(Collected data)
-----

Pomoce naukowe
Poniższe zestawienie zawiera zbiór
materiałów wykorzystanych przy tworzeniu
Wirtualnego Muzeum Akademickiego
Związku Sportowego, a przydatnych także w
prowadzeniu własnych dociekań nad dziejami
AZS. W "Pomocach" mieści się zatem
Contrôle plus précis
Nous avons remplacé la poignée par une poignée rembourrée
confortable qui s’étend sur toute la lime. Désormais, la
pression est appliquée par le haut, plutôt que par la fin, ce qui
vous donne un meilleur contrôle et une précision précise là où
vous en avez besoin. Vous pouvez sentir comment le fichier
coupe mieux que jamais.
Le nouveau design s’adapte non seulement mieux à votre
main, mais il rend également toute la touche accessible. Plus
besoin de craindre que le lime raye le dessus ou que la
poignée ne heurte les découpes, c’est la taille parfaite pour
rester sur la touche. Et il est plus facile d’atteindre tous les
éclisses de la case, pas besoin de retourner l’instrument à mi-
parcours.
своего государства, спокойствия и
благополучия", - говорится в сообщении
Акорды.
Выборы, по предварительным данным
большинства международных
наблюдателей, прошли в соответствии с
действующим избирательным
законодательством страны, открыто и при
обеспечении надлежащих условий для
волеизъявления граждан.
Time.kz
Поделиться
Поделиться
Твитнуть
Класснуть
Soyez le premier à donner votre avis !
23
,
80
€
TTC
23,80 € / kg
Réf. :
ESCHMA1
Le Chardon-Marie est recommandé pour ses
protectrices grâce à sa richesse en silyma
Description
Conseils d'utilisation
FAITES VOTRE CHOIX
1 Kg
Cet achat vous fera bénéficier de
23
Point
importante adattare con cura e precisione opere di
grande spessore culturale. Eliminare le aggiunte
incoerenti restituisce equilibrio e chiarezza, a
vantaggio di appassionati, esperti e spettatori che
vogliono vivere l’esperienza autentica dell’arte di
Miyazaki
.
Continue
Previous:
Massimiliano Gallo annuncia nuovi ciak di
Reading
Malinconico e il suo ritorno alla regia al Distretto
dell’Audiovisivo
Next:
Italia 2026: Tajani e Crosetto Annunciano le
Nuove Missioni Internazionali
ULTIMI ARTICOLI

-----

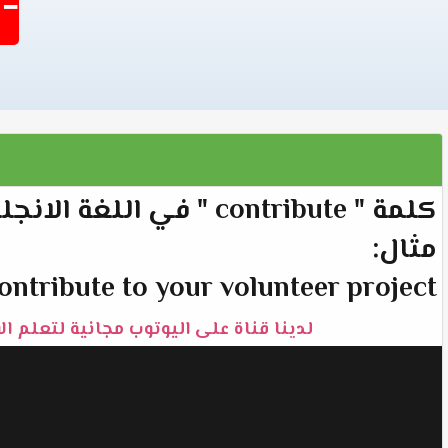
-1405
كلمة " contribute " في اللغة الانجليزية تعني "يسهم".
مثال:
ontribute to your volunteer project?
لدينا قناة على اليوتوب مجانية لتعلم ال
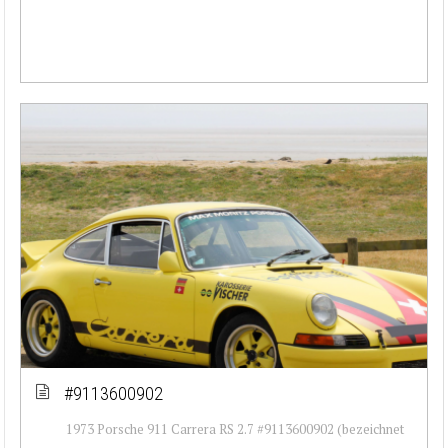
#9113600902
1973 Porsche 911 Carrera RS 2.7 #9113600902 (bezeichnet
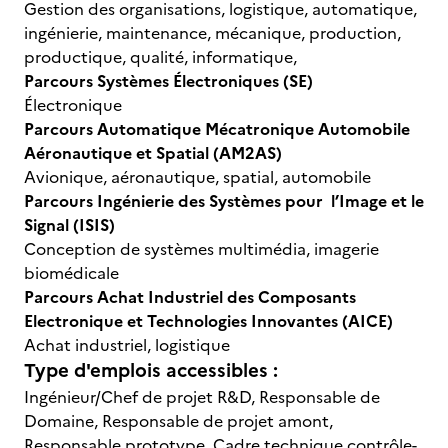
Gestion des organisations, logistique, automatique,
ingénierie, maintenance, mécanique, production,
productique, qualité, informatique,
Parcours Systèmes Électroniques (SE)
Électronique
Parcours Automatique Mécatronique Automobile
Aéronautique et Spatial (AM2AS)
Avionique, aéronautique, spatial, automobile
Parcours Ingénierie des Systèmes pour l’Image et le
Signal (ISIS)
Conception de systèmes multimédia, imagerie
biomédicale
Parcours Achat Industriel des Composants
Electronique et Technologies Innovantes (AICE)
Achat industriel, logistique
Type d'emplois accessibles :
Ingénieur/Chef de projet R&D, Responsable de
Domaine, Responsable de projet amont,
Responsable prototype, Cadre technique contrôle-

-----

Prompt: Copy the entries above exactly, but only from the line holding "Conseils d'utilisation" through the line holding "incoerenti restituisce equilibrio", both included.

Written answer:
Conseils d'utilisation
FAITES VOTRE CHOIX
1 Kg
Cet achat vous fera bénéficier de
23
Point
importante adattare con cura e precisione opere di
grande spessore culturale. Eliminare le aggiunte
incoerenti restituisce equilibrio e chiarezza, a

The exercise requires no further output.